- DESCRIPTION OF THE TASK
Copy the lines starting with the one containing "### Case Study 1: TechStart" and going on through the one containing "with manual processes.", replacing "employees" with "staff members" and changing nothing else. Return only those lines.

[Rendered images with source text]
____________

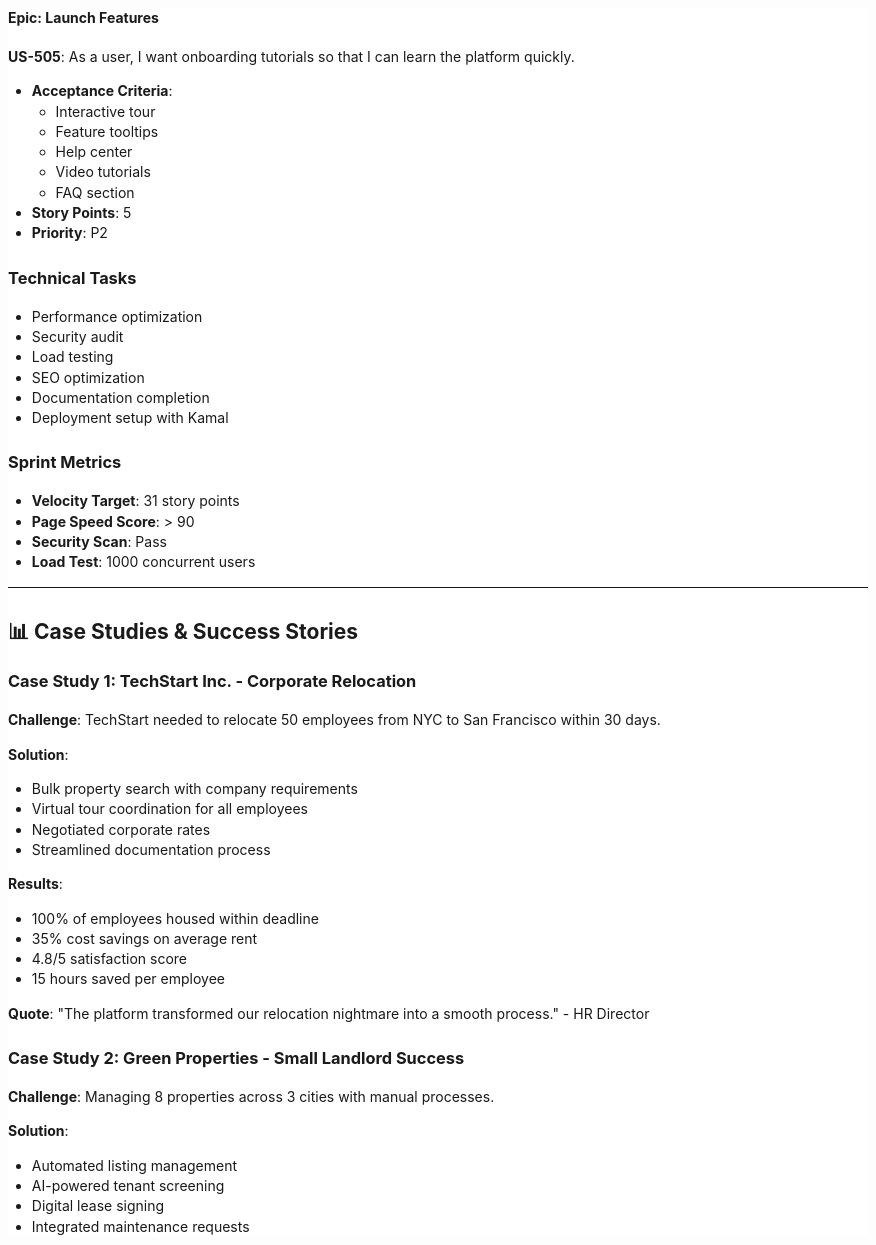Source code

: #### Epic: Launch Features
**US-505**: As a user, I want onboarding tutorials so that I can learn the platform quickly.
- **Acceptance Criteria**:
  - Interactive tour
  - Feature tooltips
  - Help center
  - Video tutorials
  - FAQ section
- **Story Points**: 5
- **Priority**: P2

### Technical Tasks
- Performance optimization
- Security audit
- Load testing
- SEO optimization
- Documentation completion
- Deployment setup with Kamal

### Sprint Metrics
- **Velocity Target**: 31 story points
- **Page Speed Score**: > 90
- **Security Scan**: Pass
- **Load Test**: 1000 concurrent users

---

## 📊 Case Studies & Success Stories

### Case Study 1: TechStart Inc. - Corporate Relocation
**Challenge**: TechStart needed to relocate 50 employees from NYC to San Francisco within 30 days.

**Solution**:
- Bulk property search with company requirements
- Virtual tour coordination for all employees
- Negotiated corporate rates
- Streamlined documentation process

**Results**:
- 100% of employees housed within deadline
- 35% cost savings on average rent
- 4.8/5 satisfaction score
- 15 hours saved per employee

**Quote**: "The platform transformed our relocation nightmare into a smooth process." - HR Director

### Case Study 2: Green Properties - Small Landlord Success
**Challenge**: Managing 8 properties across 3 cities with manual processes.

**Solution**:
- Automated listing management
- AI-powered tenant screening
- Digital lease signing
- Integrated maintenance requests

____________

- SOLUTION TO THE EXERCISE
### Case Study 1: TechStart Inc. - Corporate Relocation
**Challenge**: TechStart needed to relocate 50 staff members from NYC to San Francisco within 30 days.

**Solution**:
- Bulk property search with company requirements
- Virtual tour coordination for all staff members
- Negotiated corporate rates
- Streamlined documentation process

**Results**:
- 100% of staff members housed within deadline
- 35% cost savings on average rent
- 4.8/5 satisfaction score
- 15 hours saved per employee

**Quote**: "The platform transformed our relocation nightmare into a smooth process." - HR Director

### Case Study 2: Green Properties - Small Landlord Success
**Challenge**: Managing 8 properties across 3 cities with manual processes.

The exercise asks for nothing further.